Talking about sex with our children isn't always fun — but it is necessary.

Talking about sex with your teenager may be awkward

Any parent who has positive memories of adolescent conversations with her own parents about sex is in the lucky minority. Most of us look back and laugh at the unhelpful or even absurd things our parents said. Fortunately, parents today understand the importance of establishing open, honest communication about sex with our teens.

Besides the attempt to avoid unplanned pregnancy and protect our teens’ health, talking about sex with our children helps them come to terms with their birth parents’ history. For adopted teens, there is an extra layer of complexity around sex that makes communication especially important to their emotional and physical well-being.

The Birth Parents’ Legacy

We must overcome our anxiety about “the talk” to ensure that our teens understand the consequences of decisions they make about relationships and sexual activity.
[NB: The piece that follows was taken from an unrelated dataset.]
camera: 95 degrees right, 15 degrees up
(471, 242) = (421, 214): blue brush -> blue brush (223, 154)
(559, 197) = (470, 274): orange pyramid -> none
Teens need to have an opportunity to explore myths and misconceptions with trusted adults.

Parents should know that their teen’s self-esteem and sense of identity is affected by thoughts and feelings related to sex. When a teen’s adoption story involves unplanned pregnancy, as it does for many, the circumstances surrounding their conception can lead one to wonder, “Was I a mistake? Was my birth mother promiscuous? Was my birth father a bad person? Did they care about each other?”

As they ponder questions about their birth parents’ relationship and sexuality, teens form attitudes about their birth parents. These attitudes affect the way they see themselves and their own behavior. For example, if a teen believes her birth mother was promiscuous, she may conclude that she is destined follow that imagined path. Or she might go in the opposite direction, and decide that she must avoid any contact with boys.
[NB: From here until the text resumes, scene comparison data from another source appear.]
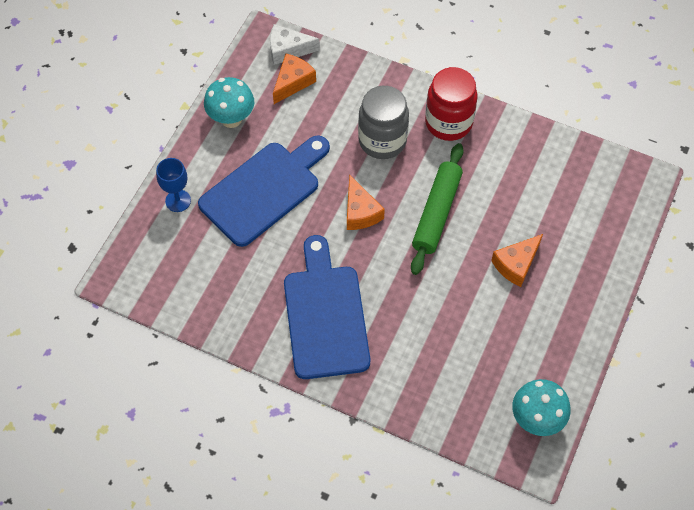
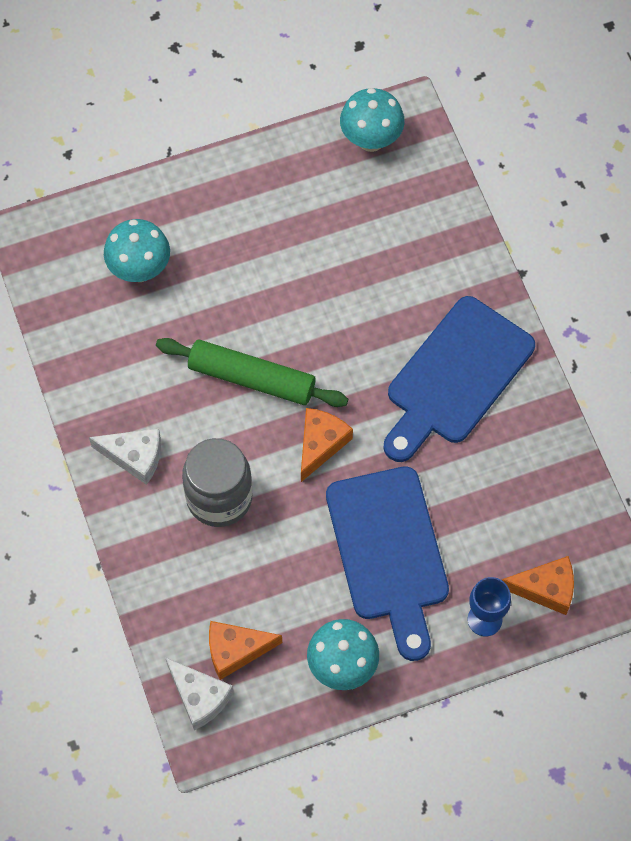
camera: 135 degrees left, 5 degrees up
(264, 190) = (389, 552): blue cutting board -> blue cutting board turned 105 degrees counterclockwise
(436, 213) = (251, 378): green rolling pin -> green rolling pin turned 45 degrees clockwise
(448, 122) = (134, 457): red jar -> white cheese
(516, 264) = (237, 269): orange cheese -> orange cheese (545, 589)
(567, 215) = (140, 269): none -> turquoise mushroom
Adoption researchers have found that adopted teens are at greater risk than their non-adopted peers for pregnancy. It is believed that, with little or no information about their birth parents, some teens become pregnant to understand firsthand their birth parents’ experience. Their intent is to “undo” the placement decisions made by their birth parents, and to “keep their child.” Such thoughts may drive teens in a direction they do not consciously intend to go.

Opening Up

For all these reasons, adopted parents must find ways to help their teens express what is on their minds. This is no easy task, since many teens are uneasy about discussing sex, as well as adoption and birth parents, with their parents. They may want more information about their birth parents, but fear what they may learn. And they may fear that you fear they will follow in their promiscuous birth parents’ footsteps.

Communication will help them form healthier, more realistic, and more positive feelings, which will increase the chances of having a positive sexual identity, and a deeper understanding of the circumstances facing their birth parents. There are many resources to guide you in talking about sex and adoption issues (see “You Are Not Alone,” below). Chances are, if you’ve talked about adoption throughout your child’s life, talk about sexuality will come more easily.